**SELECTED PASSAGE**
────────────────────

5. Update your moisturizer as needed.

The expiry date on the tube or jar always means the time is up. However, that’s not the only reason to buy new. Mature skin continues to change with age. Your face at 52 may be drier, more pigmented or wrinkled than it was last year at 51. It may be more prone to redness or more sensitive to things like perfume. Adjust your moisturizer (and all skin products) accordingly. And a reminder from Lupenko: don’t give up too soon. “Keep in mind that many products take two or three months to start working and six months to see a good improvement, so be patient!”

6. Let serums amplify your benefits.

────────────────────

**INFORMATION SUPPLIED**
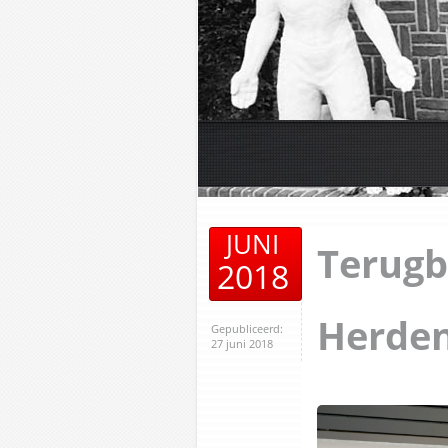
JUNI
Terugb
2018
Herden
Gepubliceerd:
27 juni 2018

────────────────────

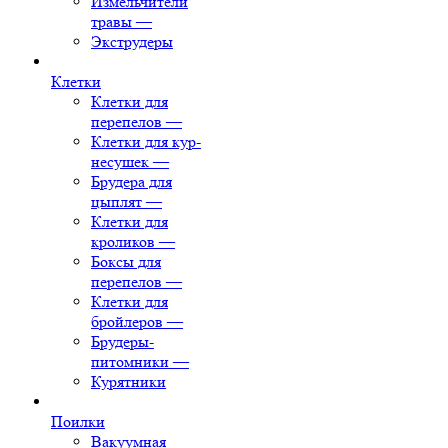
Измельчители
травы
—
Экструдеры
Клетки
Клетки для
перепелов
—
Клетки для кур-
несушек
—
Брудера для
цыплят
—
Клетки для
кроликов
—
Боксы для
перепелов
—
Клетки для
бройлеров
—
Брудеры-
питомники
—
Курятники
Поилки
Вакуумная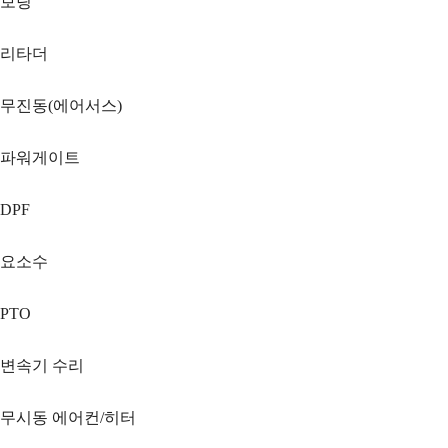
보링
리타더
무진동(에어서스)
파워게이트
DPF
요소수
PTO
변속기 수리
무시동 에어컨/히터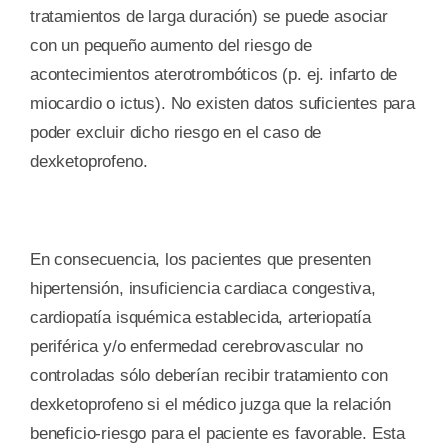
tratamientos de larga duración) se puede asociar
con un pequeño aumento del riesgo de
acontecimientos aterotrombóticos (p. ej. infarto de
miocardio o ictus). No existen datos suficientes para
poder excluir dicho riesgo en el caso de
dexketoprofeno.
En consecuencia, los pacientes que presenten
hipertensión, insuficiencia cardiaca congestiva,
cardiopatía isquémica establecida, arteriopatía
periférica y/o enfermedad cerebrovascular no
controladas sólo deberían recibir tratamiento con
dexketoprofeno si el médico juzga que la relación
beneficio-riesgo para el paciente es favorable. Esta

────────────────────

**WORK ORDER 1**
Sum up the passage on updating moisturizer in two sentences.
**WORK ORDER 2**
From the passage on updating moisturizer, output the text from "5. Update your" up to and including "amplify your benefits.".
**WORK ORDER 3**
In the passage on updating moisturizer, how long does it take to see a good improvement from many products?

**YOUR SOLUTION 1**
Besides an expired date, a good reason to replace a moisturizer is that mature skin keeps changing with age, becoming drier, more pigmented, more wrinkled, redder or more sensitive, so products should be adjusted to match. Lupenko advises patience, since many products take two or three months to start working and six months to show a good improvement.

**YOUR SOLUTION 2**
5. Update your moisturizer as needed.

The expiry date on the tube or jar always means the time is up. However, that’s not the only reason to buy new. Mature skin continues to change with age. Your face at 52 may be drier, more pigmented or wrinkled than it was last year at 51. It may be more prone to redness or more sensitive to things like perfume. Adjust your moisturizer (and all skin products) accordingly. And a reminder from Lupenko: don’t give up too soon. “Keep in mind that many products take two or three months to start working and six months to see a good improvement, so be patient!”

6. Let serums amplify your benefits.

**YOUR SOLUTION 3**
Six months.